Modular arithmetic gets its own operators: +%, -%, *%, **%. These automatically apply MOD, which is configurable via the #!mod pragma and defaults to 1000000007.

Chained comparisons work too. a < b < c compiles to a < b && b < c with the middle expression evaluated once.

Compiler pipeline

The compiler is written in Scala 3 and follows a traditional pipeline.

The lexer does indentation-sensitive tokenization, like Python. It tracks indent/dedent to handle block structure and supports pragmas like #!int64 (makes all int declarations emit long long) and #!mod 998244353.

The parser is recursive descent. It handles expressions, statements, type annotations, struct definitions, and built-in operations like g.dijkstra(0) or seg.query(l, r).

Semantic analysis does type checking, scope resolution, and usage tracking. This is where the compiler figures out which stdlib functions the codegen will need to emit.

The optimizer does constant folding, dead code elimination, and temp variable inlining. Contest code doesn’t need aggressive optimization since the judge has generous limits, but reducing unnecessary temporaries makes the output more readable.

Codegen emits C++17 targeting g++ -std=c++17 -O2. It enforces several invariants: container .size() is always cast to (int) to avoid signed/unsigned comparison warnings, long always emits as long long, "\n" is used instead of endl (because endl flushes and is slow), and constants are set to INF = 1e18 and MOD = 1000000007LL.

Modular stdlib emission

This is the core idea that separates algo from a template system. The compiler tracks which built-in features you use and only emits the C++ implementations for those features.

Write g.dijkstra(0) and the codegen emits the graph adjacency list struct and the Dijkstra function. Also call g.bfs(0) and it adds BFS. Don’t use graphs at all, and none of that code appears in the output.

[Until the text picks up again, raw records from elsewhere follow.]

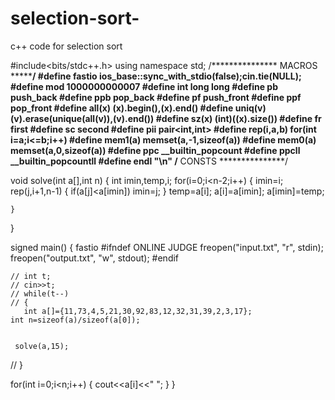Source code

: # selection-sort-
c++ code for selection sort 


#include<bits/stdc++.h>
using namespace std;
/*************** MACROS *******************/
#define fastio            ios_base::sync_with_stdio(false);cin.tie(NULL);
#define mod               1000000000007
#define int               long long
#define pb                push_back
#define ppb               pop_back
#define pf                push_front
#define ppf               pop_front
#define all(x)            (x).begin(),(x).end()
#define uniq(v)           (v).erase(unique(all(v)),(v).end())
#define sz(x)             (int)((x).size())
#define fr                first
#define sc                second
#define pii               pair<int,int>
#define rep(i,a,b)        for(int i=a;i<=b;i++)
#define mem1(a)           memset(a,-1,sizeof(a))
#define mem0(a)           memset(a,0,sizeof(a))
#define ppc               __builtin_popcount
#define ppcll             __builtin_popcountll
#define endl              "\n"
/************** CONSTS ***************/



void solve(int a[],int n)
{
   int imin,temp,i;
   for(i=0;i<n-2;i++)
    {
     imin=i;
     rep(j,i+1,n-1)
     {
          if(a[j]<a[imin])
               imin=j;
     }
     temp=a[i];
     a[i]=a[imin];
     a[imin]=temp;
      
    }
   


}
     

signed main()
{
     fastio
     #ifndef ONLINE JUDGE
     freopen("input.txt", "r", stdin);
     freopen("output.txt", "w", stdout);
    #endif
     
    // int t;
    // cin>>t;
    // while(t--)
    // {
       int a[]={11,73,4,5,21,30,92,83,12,32,31,39,2,3,17};
    int n=sizeof(a)/sizeof(a[0]);
   

     solve(a,15);
  //  }


for(int i=0;i<n;i++)
{
     cout<<a[i]<<" ";
}
}


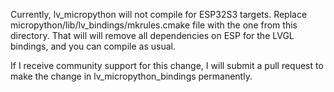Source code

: Currently, lv_micropython will not compile for ESP32S3 targets.  Replace micropython/lib/lv_bindings/mkrules.cmake file with the one from this directory.  That will will remove all dependencies on ESP for the LVGL bindings, and you can compile as usual.

If I receive community support for this change, I will submit a pull request to make the change in lv_micropython_bindings permanently.
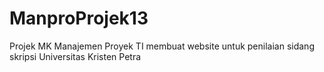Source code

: # ManproProjek13
Projek MK Manajemen Proyek TI membuat website untuk penilaian sidang skripsi Universitas Kristen Petra
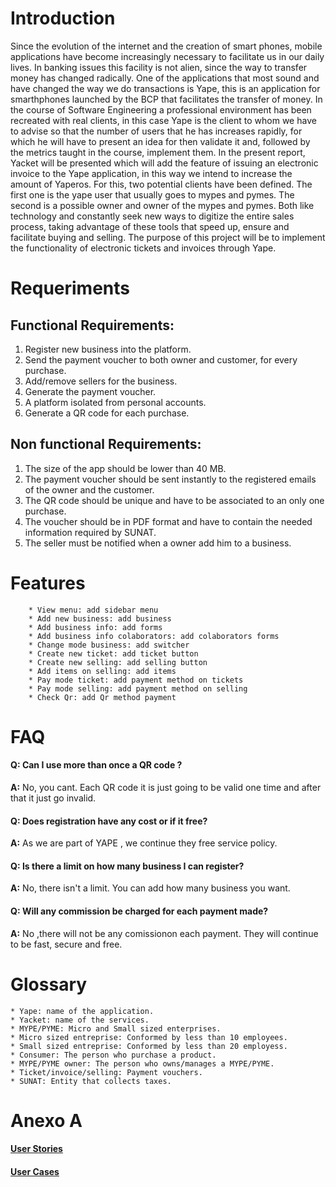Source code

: # Introduction
Since the evolution of the internet and the creation of smart phones, mobile applications have become increasingly necessary to facilitate us in our daily lives. In banking issues this facility is not alien, since the way to transfer money has changed radically. One of the applications that most sound and have changed the way we do transactions is Yape, this is an application for smarthphones launched by the BCP that facilitates the transfer of money.
 In the course of Software Engineering a professional environment has been recreated with real clients, in this case Yape is the client to whom we have to advise so that the number of users that he has increases rapidly, for which he will have to present an idea for then validate it and, followed by the metrics taught in the course, implement them. In the present report, Yacket will be presented which will add the feature of issuing an electronic invoice to the Yape application, in this way we intend to increase the amount of Yaperos.
For this, two potential clients have been defined. The first one is the yape user that usually goes to mypes and pymes. The second is a possible owner and owner of the mypes and pymes. Both like technology and constantly seek new ways to digitize the entire sales process, taking advantage of these tools that speed up, ensure and facilitate buying and selling.
The purpose of this project will be to implement the functionality of electronic tickets and invoices through Yape.


# Requeriments
## Functional Requirements:

1. Register new business into the platform.
2. Send the payment voucher to both owner and customer, for every purchase.
3. Add/remove sellers for the business.
4. Generate the payment voucher.
5. A platform isolated from personal accounts.
6. Generate a QR code for each purchase.

## Non functional Requirements:
1. The size of the app should be lower than 40 MB.
2. The payment voucher should be sent instantly to the registered emails of the owner and the customer.
3. The QR code should be unique and have to be associated to an only one purchase.
4. The voucher should be in PDF format and have to contain the needed information required by SUNAT.
5. The seller must be notified when a owner add him to a business.




# Features

        * View menu: add sidebar menu
        * Add new business: add business
        * Add business info: add forms
        * Add business info colaborators: add colaborators forms
        * Change mode business: add switcher
        * Create new ticket: add ticket button
        * Create new selling: add selling button
        * Add items on selling: add items
        * Pay mode ticket: add payment method on tickets
        * Pay mode selling: add payment method on selling
        * Check Qr: add Qr method payment
        
        
# FAQ
#### **Q:** Can I use more than once a QR code ? 
 **A:** No, you cant. Each QR code it is just going to be valid one time and after that it just go invalid.
 
 #### **Q:** Does registration have any cost or if it free?
 **A:** As we are part of YAPE , we continue they free service policy.
#### **Q:** Is there a limit on how many business I can register?
**A:** No, there isn't a limit. You can add how many business you want.
#### **Q:** Will any commission be charged for each payment made?
 **A:** No ,there will not be any comissionon each payment. They will continue to be fast, secure and free.



# Glossary
    * Yape: name of the application.
    * Yacket: name of the services.
    * MYPE/PYME: Micro and Small sized enterprises.
    * Micro sized entreprise: Conformed by less than 10 employees.
    * Small sized entreprise: Conformed by less than 20 employess.
    * Consumer: The person who purchase a product.
    * MYPE/PYME owner: The person who owns/manages a MYPE/PYME.
    * Ticket/invoice/selling: Payment vouchers.
    * SUNAT: Entity that collects taxes.
# Anexo A
#### [User Stories](https://github.com/cs2901/yape-bcp-project-yacket-fingerlog/blob/develop/User_Guide/Product_Requirements/userStories.md)
#### [User Cases](https://github.com/cs2901/yape-bcp-project-yacket-fingerlog/blob/develop/User_Guide/Product_Requirements/useCases.md)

The stdlib is organized as named blocks:

DSU_STRUCT: union-find with path compression and union by rank
GRAPH_BASE: adjacency list with BFS
GRAPH_DIJKSTRA: Dijkstra’s algorithm
GRAPH_TOPO: topological sort (Kahn’s algorithm)
GRAPH_SCC: Tarjan’s strongly connected components
GRAPH_BRIDGES: bridge finding
SEGTREE: segment tree with configurable merge operation

Each block declares its dependencies. GRAPH_DIJKSTRA depends on GRAPH_BASE. The codegen resolves the dependency graph and emits blocks in topological order.

So a simple BFS problem produces about 30 lines of output. A problem using Dijkstra, DSU, and segment trees produces about 120. A monolithic template would be 500+ lines regardless of what you actually need.

Testing

The test suite compares compiler output against expected C++ files. Each test case is an .algo source file paired with an expected.cpp file. The test runner (Bun-based) compiles the algo source, diffs against expected output, and optionally compiles the C++ with g++ to verify it’s valid.

This catches correctness bugs (wrong C++ emitted) and output quality regressions (unnecessary temporaries, missing casts, wrong include order).

Was it worth it

I use algo for practice, not for actual contests. Most judges don’t accept custom languages. The value is in the compiler itself. Building a full pipeline from lexer to codegen taught me more about language design than any course. The modular stdlib idea has also influenced how I think about code generation in other contexts.